3. An atmosphere must be created in which the results of agreements and 
steps taken are frankly discussed and evaluated. Mistakes will be made 
which should be recognised and corrected during the course of work.

4. Agreements by co-operating organisations must be reached by consensus. 
Voting should be resorted to only as a last resort and be limited to 
procedural matters.

5. Where agreement is not reached on an issue, this issue should be put 
aside with each organisation free to express its view on the issue using 
its own facilities.

6. Once agreements are reached, all organisations help to popularise and 
carry them out.

7. Ideological differences should not stand in the way of co-operation on 
issues held in common.

8. A contest of ideas between co-operating organisations is natural and 
inevitable. This contest or any criticism of one organisation by another 
should be stated in a manner that does not undermine the unity achieved on 
agreed issues but should contribute to clarity and to strengthening the 
developing unity.

9. Each organisation is free to publish its views and carry out activities 
in support of its own policies that are not the subject of agreements.

10. Discussion and agreement at leadership level be backed up and deepened 
by cooperation at all levels of the organisations involved.

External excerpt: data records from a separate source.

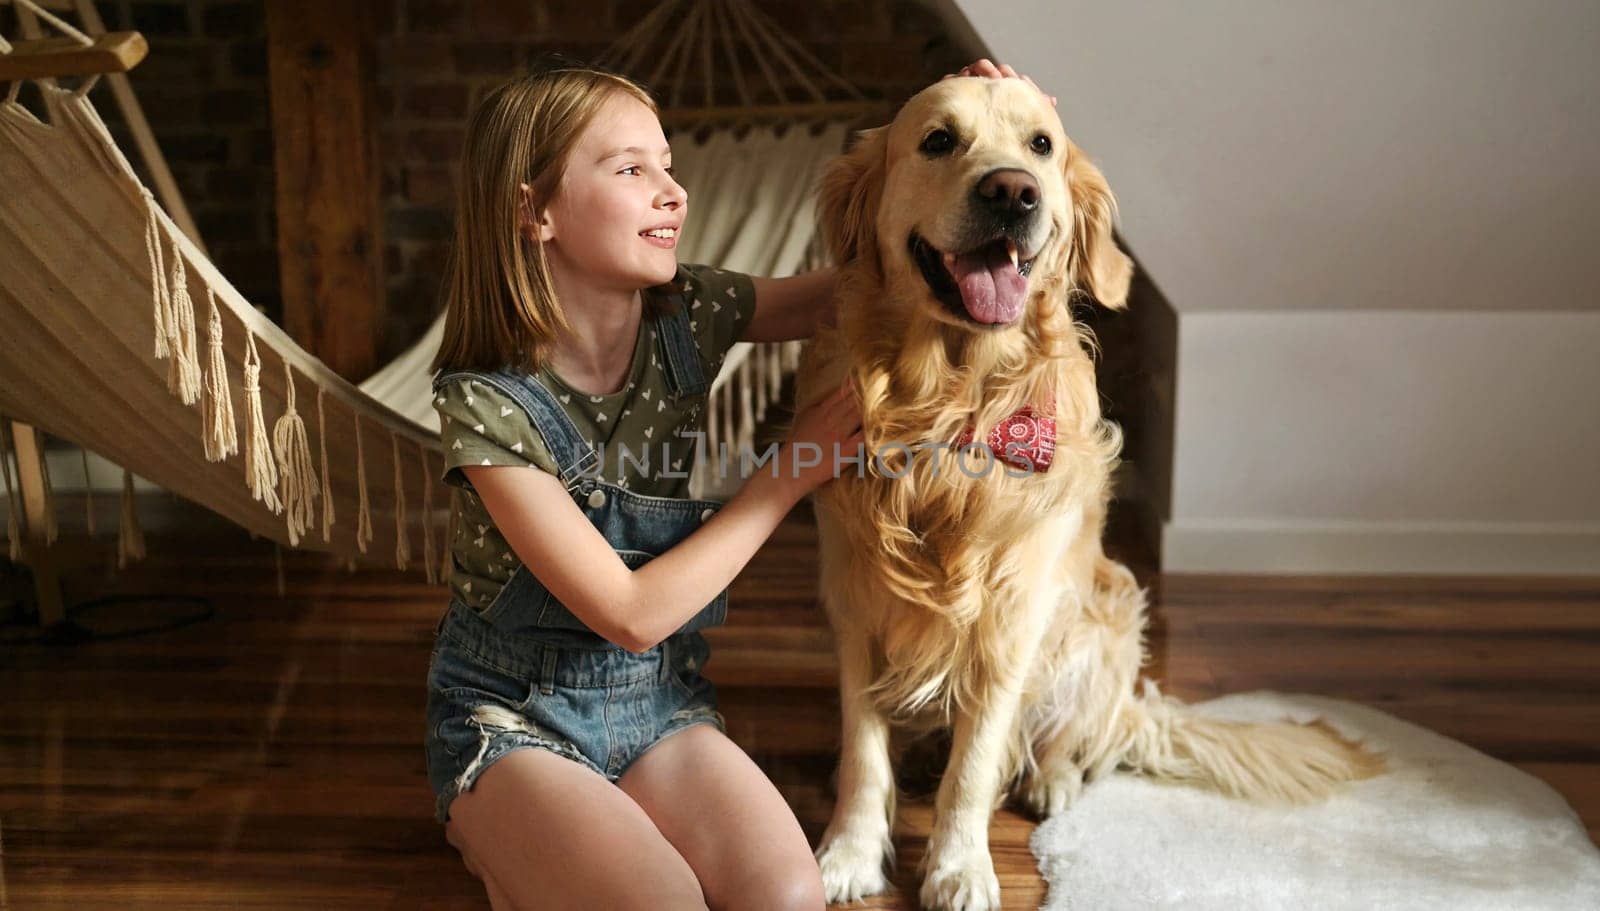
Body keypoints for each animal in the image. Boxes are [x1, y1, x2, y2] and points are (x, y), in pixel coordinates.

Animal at [800, 78, 1388, 909]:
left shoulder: (1012, 622)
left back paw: (1052, 780)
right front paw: (848, 851)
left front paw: (959, 866)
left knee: (1064, 743)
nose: (1012, 191)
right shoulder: (855, 601)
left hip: (1104, 620)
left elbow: (975, 766)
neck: (952, 407)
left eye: (1041, 145)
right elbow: (863, 748)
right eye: (938, 140)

Even such principles need to be discussed among cooperating organisations 
and agreed to or modified as well as working out the issues upon which 
there is fairly widespread agreement.

Some of the current hot issues are:

* defeat of the GST and the adoption of a progressive tax system;

* opposition to privatisation;

* support for Medicare and the maintenance and strengthening of the public 
hospital system;

* free public education;

* repeal of anti-trade union laws;

* full-time work for the unemployed and all who are available for full-time 
jobs;

* women's equality and rights;

* recognition of and land rights for indigenous people;

* multiculturalism and opposition to racism;

* protection of the environment;

* an independent foreign policy, no involvement in foreign military pacts.

There are very few left and progressive parties, community organisations 
and individuals who would not give these issues a tick. However, it is not 
simply a question of someone preparing a list but discussing them, getting 
agreement and also working out what can be done about them.

It is a good time to make progress on the all-important question of unity. 
As the trade union slogan has it: United we stand, divided we beg!